At the trial court’s direction, the parties addressed whether Penal Code section 654 applied to count six, elder abuse, at the sentencing hearing. The prosecutor argued defendant’s conduct went beyond that necessary for kidnapping and carjacking. Defendant verbally abused Hunter, accusing him of conspiring against defendant. He grabbed Hunter and kept him in the car, assaulted him in the USA Gas station parking lot, and forced Hunter back into the car. This verbal and physical abuse was not to facilitate taking the car, which had happened hours earlier, but to prevent Hunter from raising an alarm. The defense argued what happened at the gas station was part of a continuous course of conduct to keep control of the car. The court asked how the assault at the gas station could be considered incidental when the kidnapping and carjacking could have been completed at that point. The court imposed a concurrent sentence, finding the elder abuse was independent of and not incidental to the kidnapping and carjacking.
Penal Code section 654 provides in part: “An act or omission that is punishable in different ways by different provisions of law shall be punished under the provision that provides for the longest potential term of punishment, but in no case shall the act or omission be punished under more than one provision.” (Id., § 654, subd. (a).)
“Whether a course of criminal conduct is divisible and therefore gives rise to more than one act within the meaning of section 654 depends on the intent and objective of the actor. If all of the offenses were incident to one objective, the defendant may be punished for any one of such offenses but not for more than one.” (Neal v. State of California (1960) 55 Cal.2d 11, 19; see People v. Latimer (1993) 5 Cal.4th 1203 [adhering to Neal intent and objective test due to principles of stare decisis].)

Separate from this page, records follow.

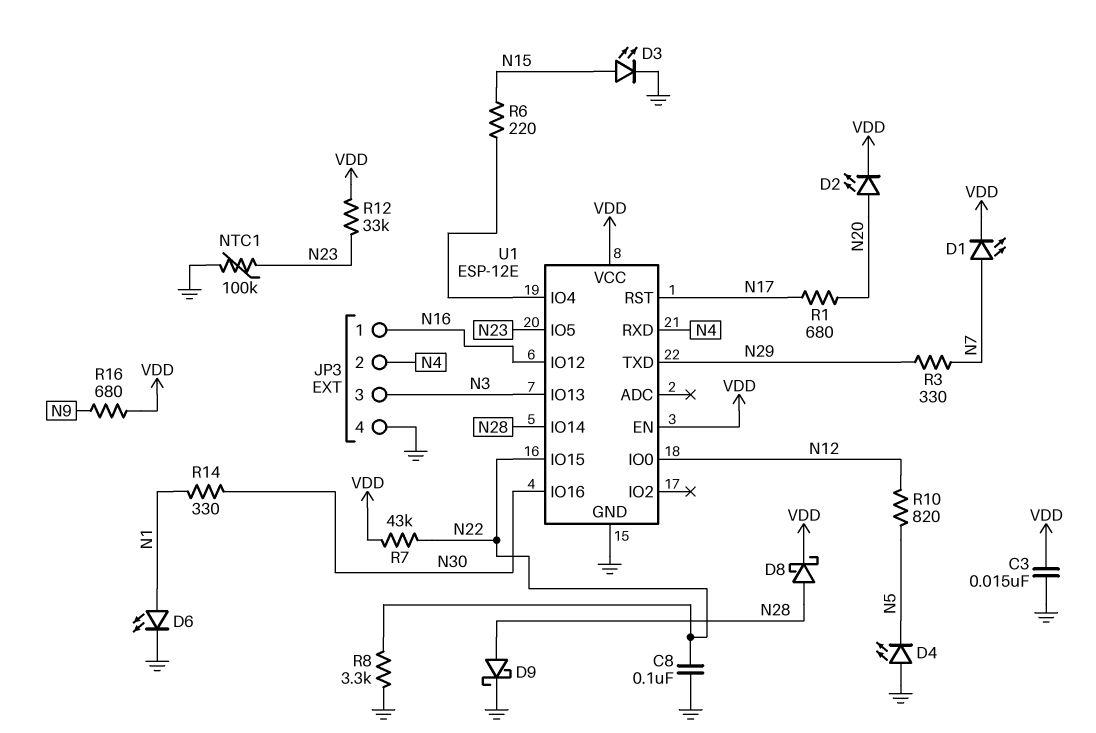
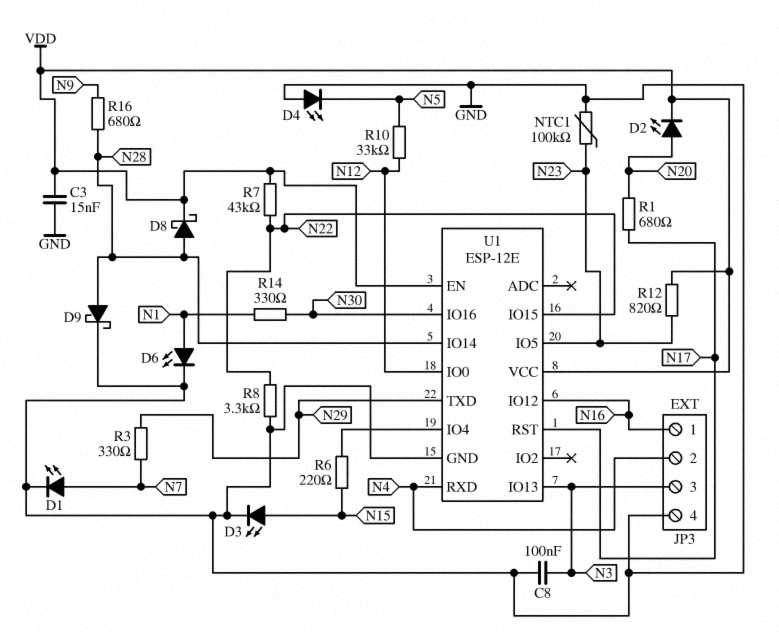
C8: 100nF (GND, N22) -> 100nF (GND, N3)
D1: LED (A N7, K VDD) -> LED (A N7, K GND)
R10: 820 (N5, N12) -> 33k (N5, N12)
R12: 33k (N23, VDD) -> 820 (N23, VDD)
R16: 680 (N9, VDD) -> 680 (N9, N28)

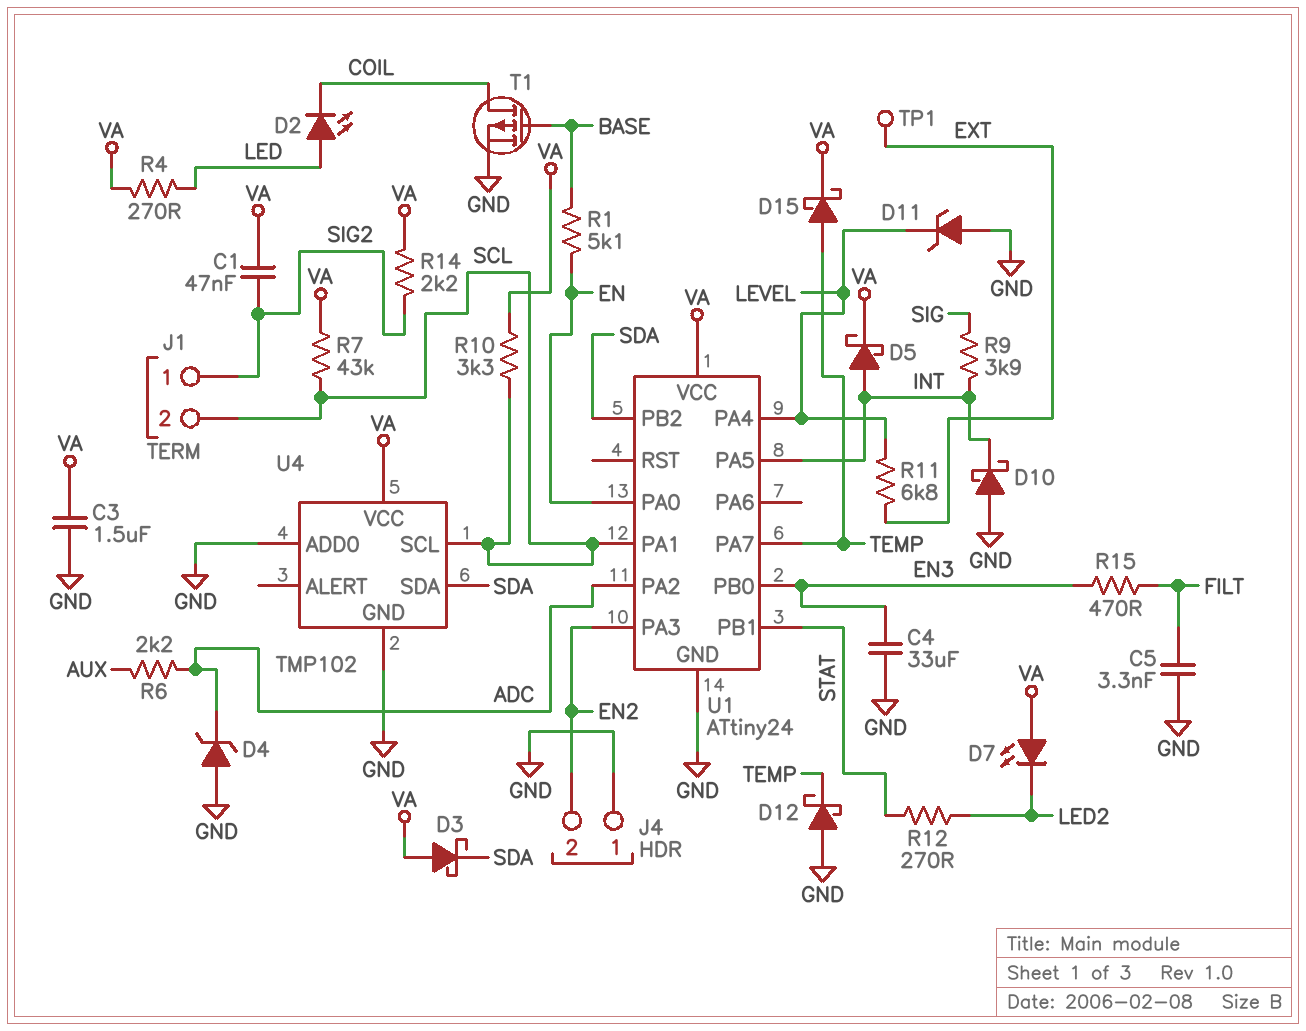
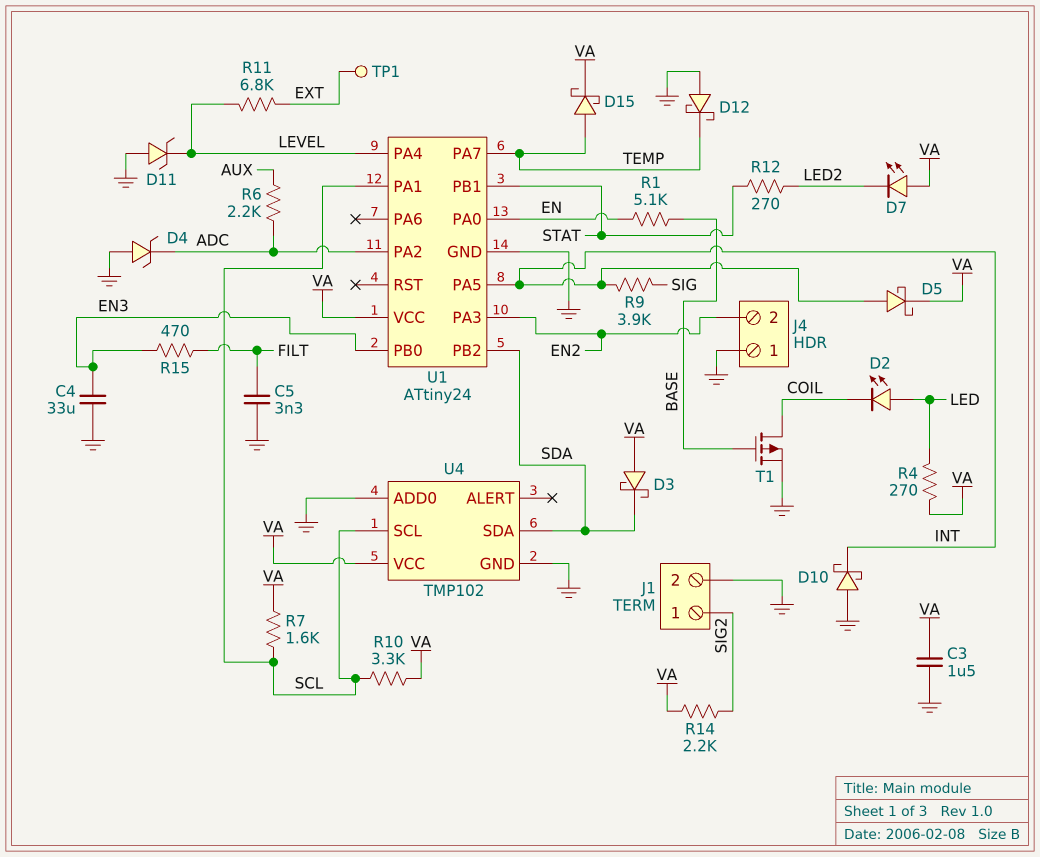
C1: 47nF (SIG2, VA) -> none
J1 pin 2: SCL -> GND
R7: 43k (SCL, VA) -> 1.6k (SCL, VA)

The principal inquiry in each case is whether the defendant’s criminal intent and objective were single or multiple. Each case must be determined on its own facts. (People v. Perez (1979) 23 Cal.3d 545, 551; People v. Beamon (1973) 8 Cal.3d 625, 636.) The question whether the defendant entertained multiple criminal objectives is one of fact for the trial court, and its findings on this question will be upheld on appeal if there is any substantial evidence to support them. (People v. Coleman (1989) 48 Cal.3d 112, 162.)
Substantial evidence supports the trial court’s determination. The trial court could conclude that because defendant’s abuse of Hunter continued after defendant obtained Hunter’s car and his money for gas, defendant entertained a separate objective in abusing Hunter.
DISPOSITION
The convictions for counts two (carjacking) and three (kidnapping) are reversed. In all other respects, the judgment is affirmed. The trial court is directed to prepare an amended abstract of judgment and to forward it to the Department of Corrections and Rehabilitation.
We concur: RAYE , Acting P.J., CANTIL-SAKAUYE , J.